The sheer efficiency that GenAI offers has also led some people to believe it can replace the reasoning and analysis needed in HUMSS courses. For Paez, he observes that people who consider those subjects “menial” would use GenAI to complete requirements.
Lagdameo also recognizes the relevance of technologization in the context of GenAI. He stresses that GenAI’s increasing ability to replicate human intellect underscores the need for stronger humanities education.
Apuhin shares the sentiment, saying AI has only emphasized the need for HUMSS courses. “In the Ateneo, we’re all about community service, and the preferential option for the poor. What can AI do when it comes to building services for people in need?” he explains, in a mix of English and Filipino.
As GenAI continues to evolve, Ngo encourages discernment of its use, emphasizing that students must carefully consider resisting it for tasks they can do or learn for themselves. Conversations on GenAI thus continue to evolve as institutions like the Ateneo learn to adapt to its impact.
A future with AI
Since GenAI’s rise to prominence, it has been associated with academic dishonesty, shaping how students and teachers discuss its use. Ngo, in particular, observes that many link GenAI to cheating, which may hinder important conversations about navigating its use in the classroom.
With this, Ngo suggests that transparency in using GenAI is essential to examine how it can be utilized ethically and productively. Doing so, he asserts, can encourage teachers to be firm with boundaries on how AI is used in a class setting.
For Lagdameo, the Ateneo’s policy is already able to emphasize this transparency as he believes it clarifies the extent to which students can use GenAI. However, Paez points out that the policy may fall short in addressing AI-checker false positives and in giving clear boundaries for ‘proper usage,’ which varies per course and teacher.
Still, in navigating these policies, Lagdameo encourages adaptation instead of rejection. “In education, we have to rethink and rework our approach [to GenAI] because AI isn’t going anywhere, and we have to learn to coexist with it,” he emphasizes.
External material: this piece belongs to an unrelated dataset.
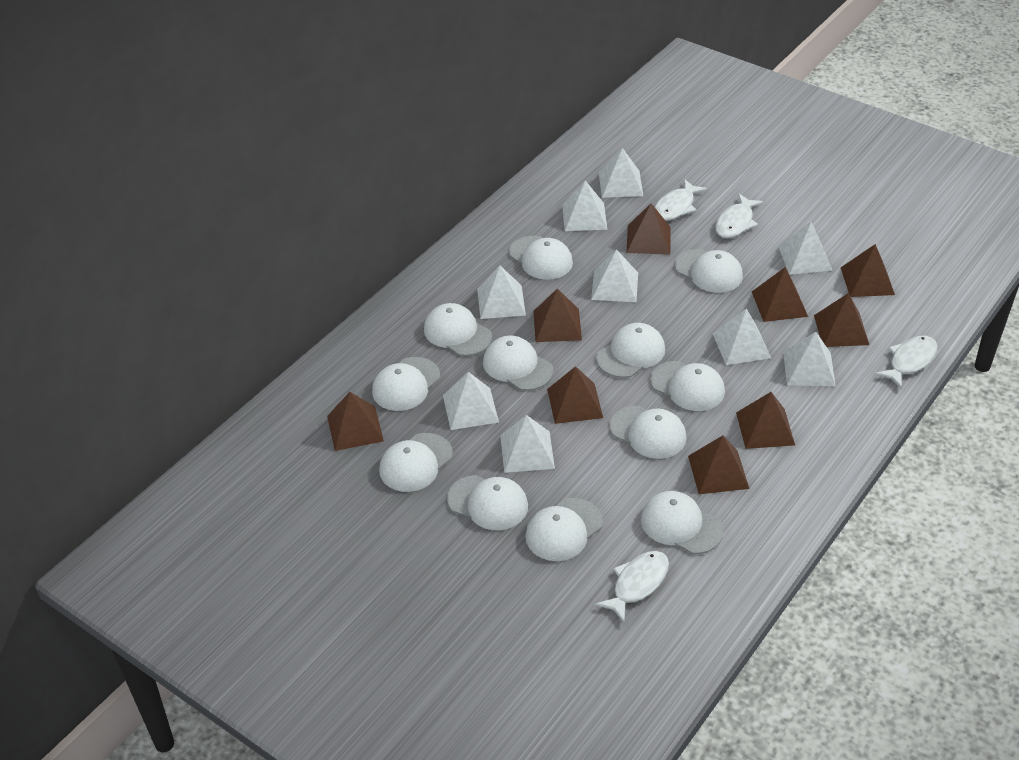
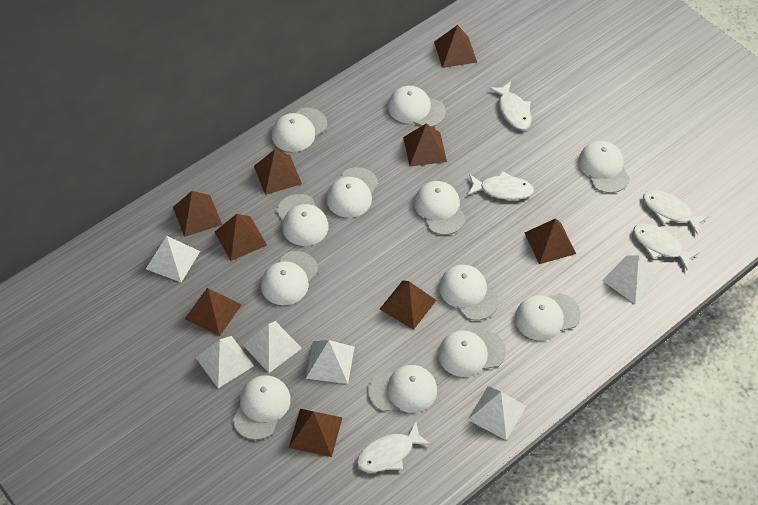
white fish: 4 -> 5
white pyramid: 9 -> 6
In this light, the Ateneo faculty has been making strides to adapt to GenAI’s growing influence. According to Ngo, a course is set to be offered to Ateneo faculty this academic year to help them better understand the implications and limitations of AI.
Alongside these institutional efforts, Lagdameo calls for a “shift” in priorities for higher education. Reworking higher education towards creativity and problem solving, he contends, necessitates treating GenAI as a tool that can be used to support these aims.
Ngo also proposes a nuanced take: AI can be a collaborator. “Use AI to enhance your thinking, not replace your thinking,” Ngo expresses, encouraging both teachers and learners to approach GenAI with measured enthusiasm.
As technology continues to advance, GenAI will remain at the forefront of conversations in education—whether it is a catalyst for learning or a replacement for it. AI must then be used in a manner that preserves humanity’s ability to learn, to think critically, and to reason for oneself.